The set, by Beatrice Minns and Livi Vaughan, Punchdrunk’s longtime, London-based design associates, is nothing if not impressive. Each room is packed with furniture and props culled from antique fairs, swap meets, junk stores, and trash bins that transform the space into a series of thrilling, creepy environments that make the streets of New York seem worlds away.
Curious about how the especially creepy Hecate’s Apothecary room, we asked Minns and Vaughan to unravel the secrets of what went into creating their strong and vivid design.
(1) Drawings on Walls: “Hecate is the head witch and this is her private room, where she creates her potions. Witches believe talisman hold supernatural powers.”
(2) Bird Cage: “She’s a haruspex, which is someone who inspects the entrails of sacrificed animals. So a lot of this has to do with inspecting the entrails of birds. These are where the animals would have been kept.”
(3) Dried Flowers: “They’re part of her stock for making potions, as if this was a real, working room. Some have specific meanings: Parsley can only be grown by the devil’s hand, so we have that in there. Some of it is laurel, which is another favorite for witches.”

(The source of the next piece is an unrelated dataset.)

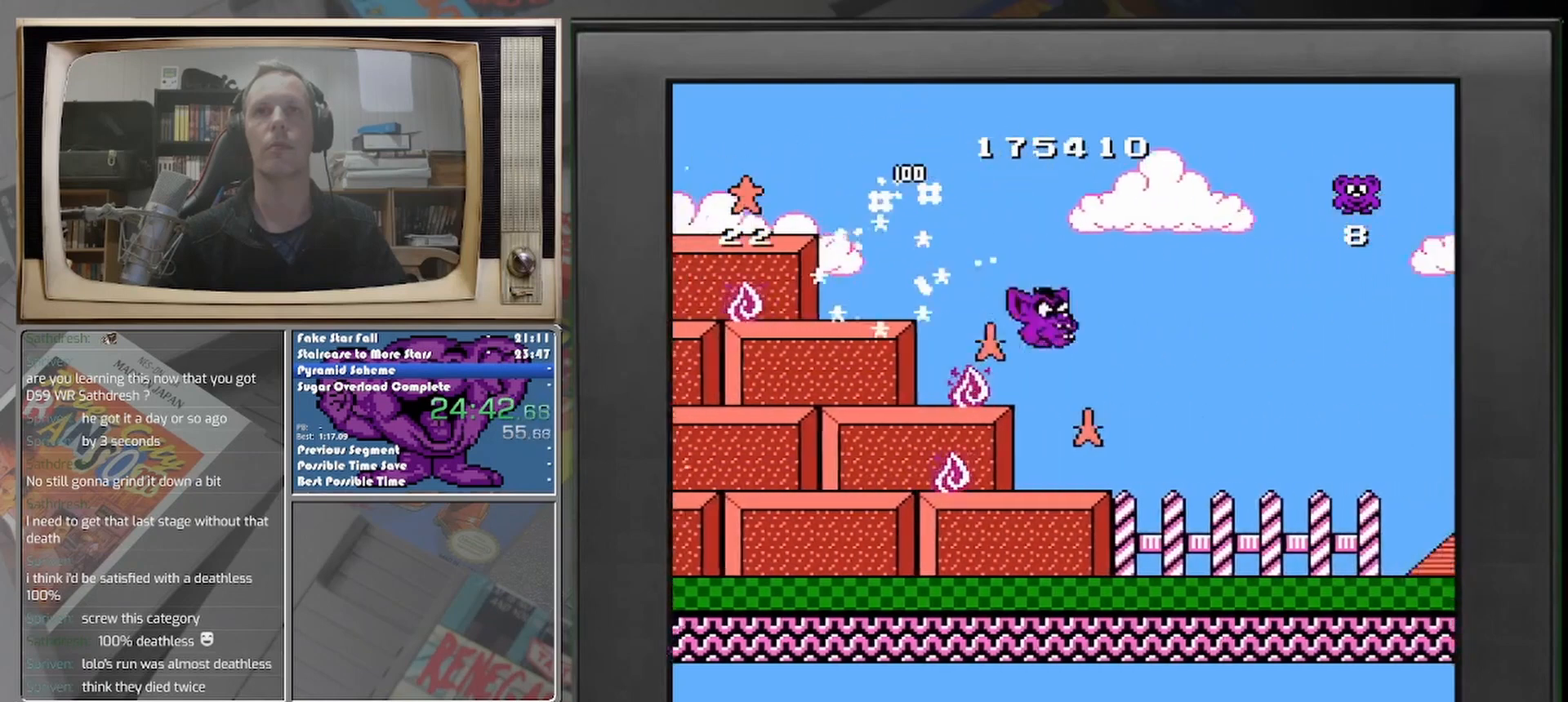
{"buttons": ["DPAD_LEFT"], "events": [[333, "DPAD_LEFT", "down"]]}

(4) Dress Form: “The dress form is for a type of voodoo. It’s a large version of one of those dolls you would put pins and nails in. We found it with moss grown over it and we liked the idea of time passing and vegetation taking over.”
(5) Combs on Desk: “On the desk, you can see combs with human hair in them, which the witches would use in magic spells against a person. We looked for combs as eclectic as possible, so it would look like she had taken them from people’s homes. The hair came from us, mainly. We sent people out to collect hair from different hairdressers.”
(6) The Ropes: “The ropes on the ceiling are made into pentagrams, the witches’ symbol. The way that we put that up creates an image that tells you more about the character.”